(The problem) How many separate lines in this material contain the string "down"? Respond with the number alone.

(Provided data)
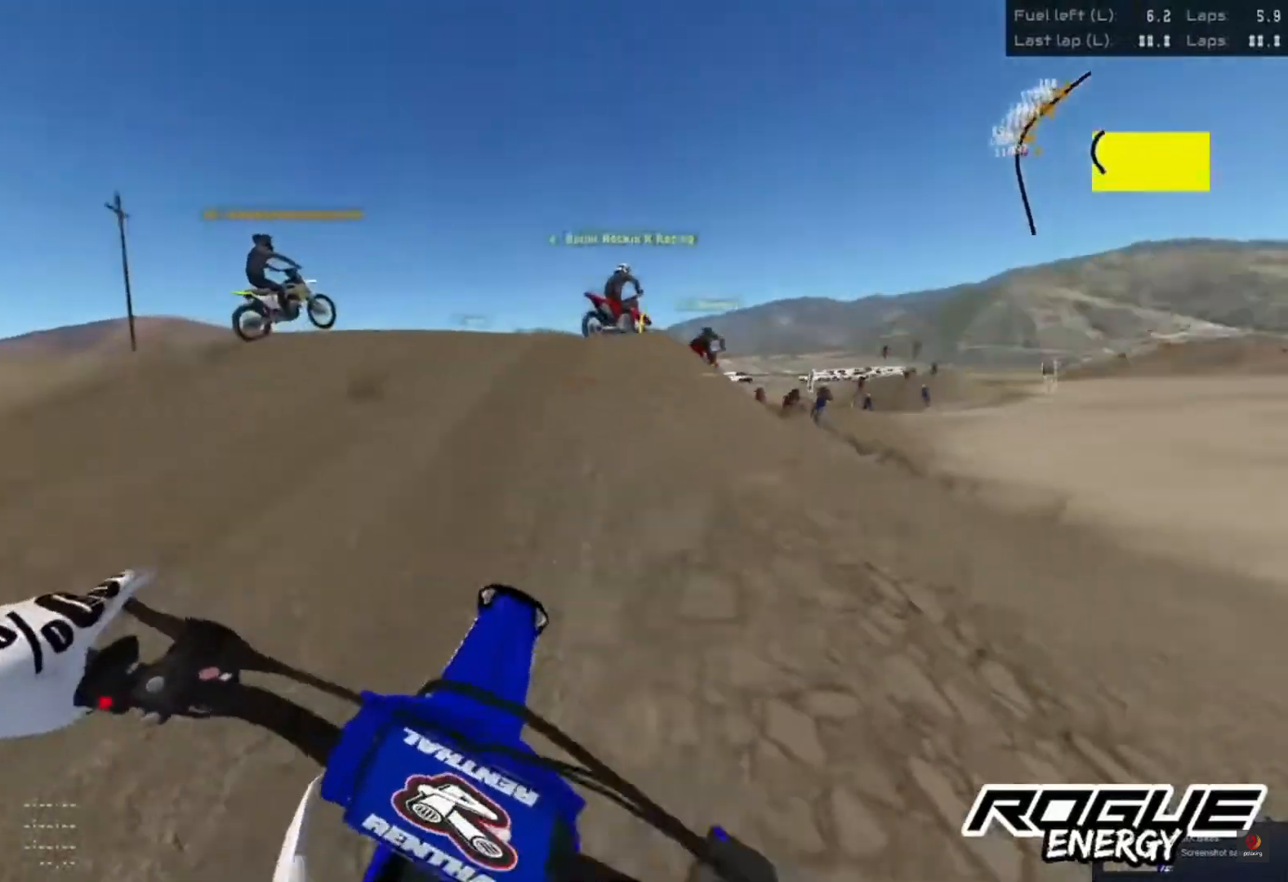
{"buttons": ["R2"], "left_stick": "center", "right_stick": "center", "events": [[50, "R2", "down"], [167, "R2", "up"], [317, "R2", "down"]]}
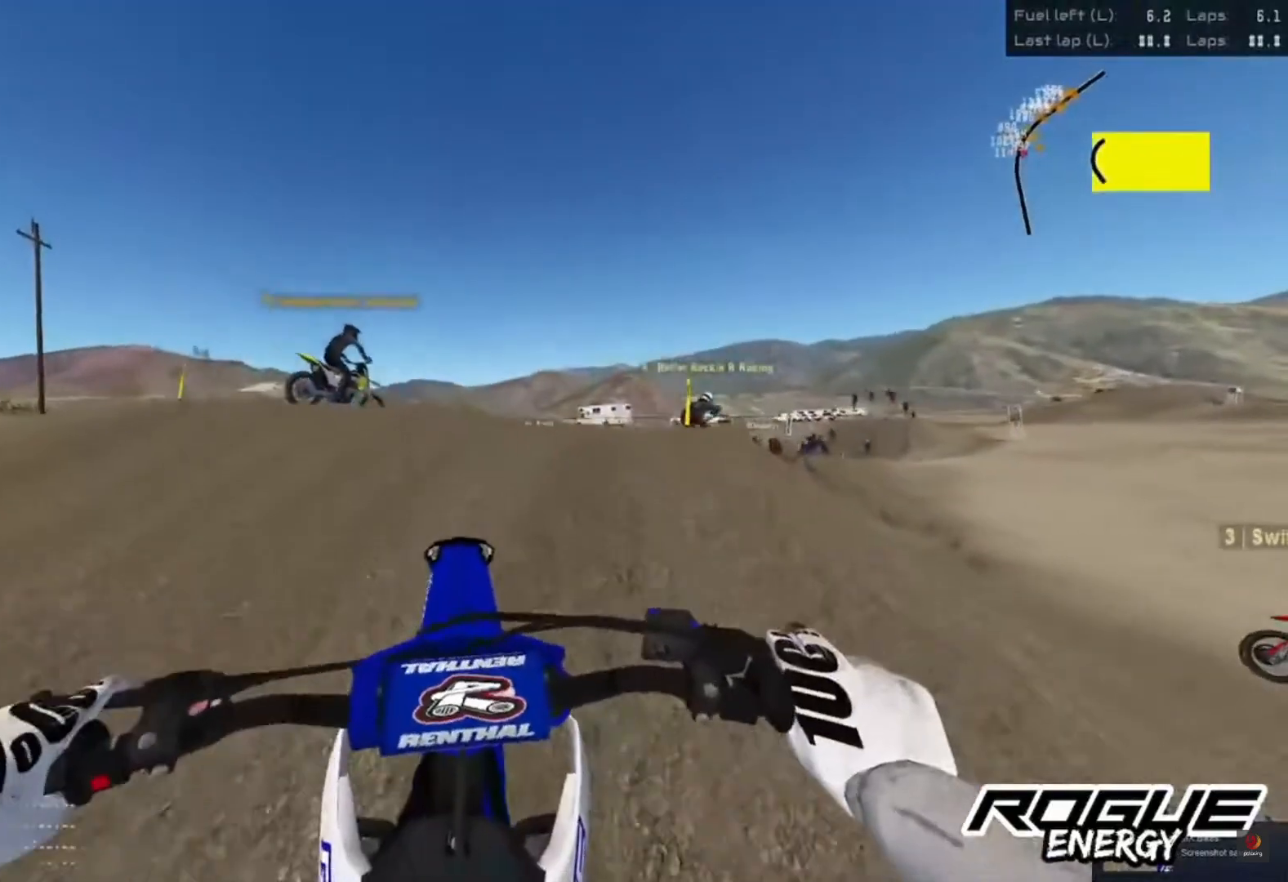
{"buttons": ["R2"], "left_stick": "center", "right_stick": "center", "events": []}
---
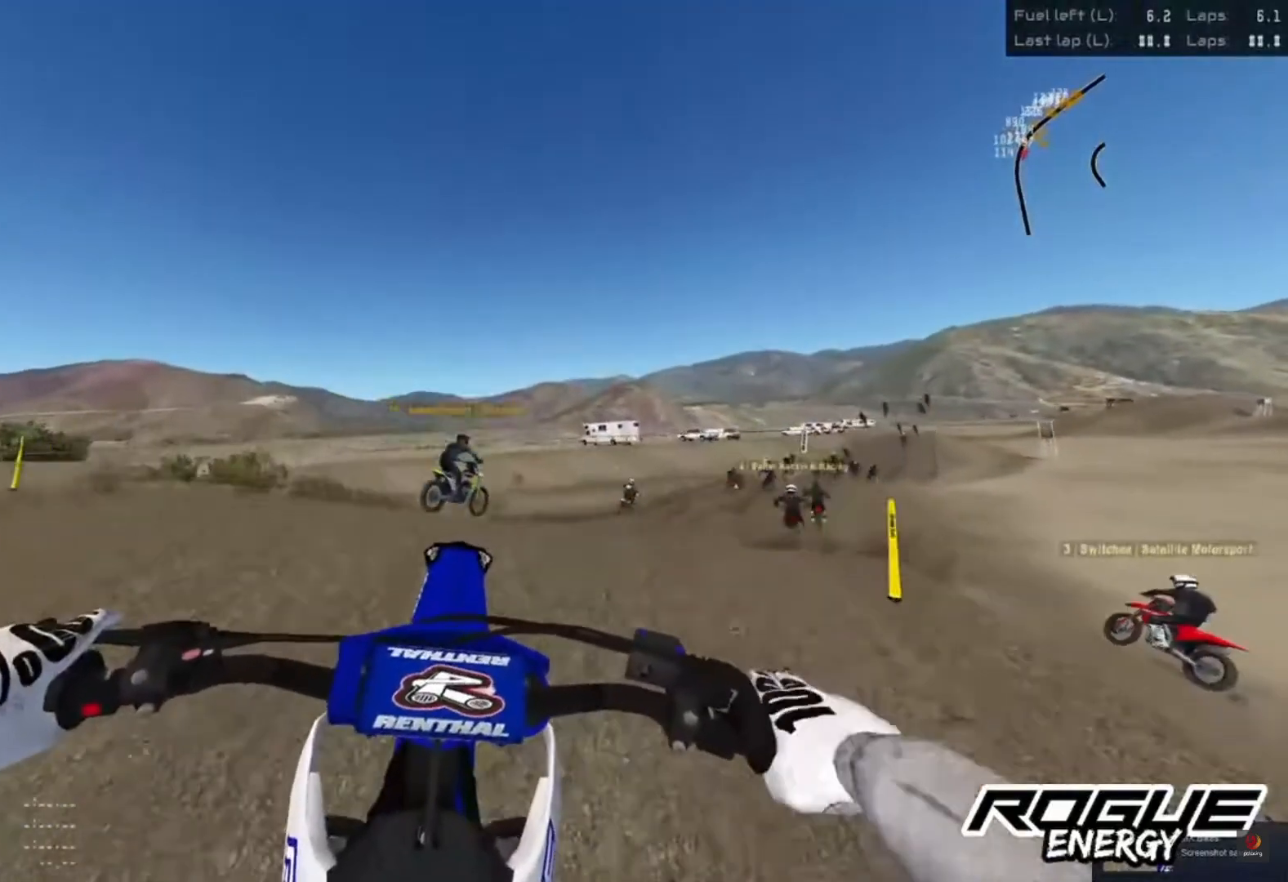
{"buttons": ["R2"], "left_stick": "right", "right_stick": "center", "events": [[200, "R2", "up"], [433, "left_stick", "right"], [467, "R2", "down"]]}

(Response area) 2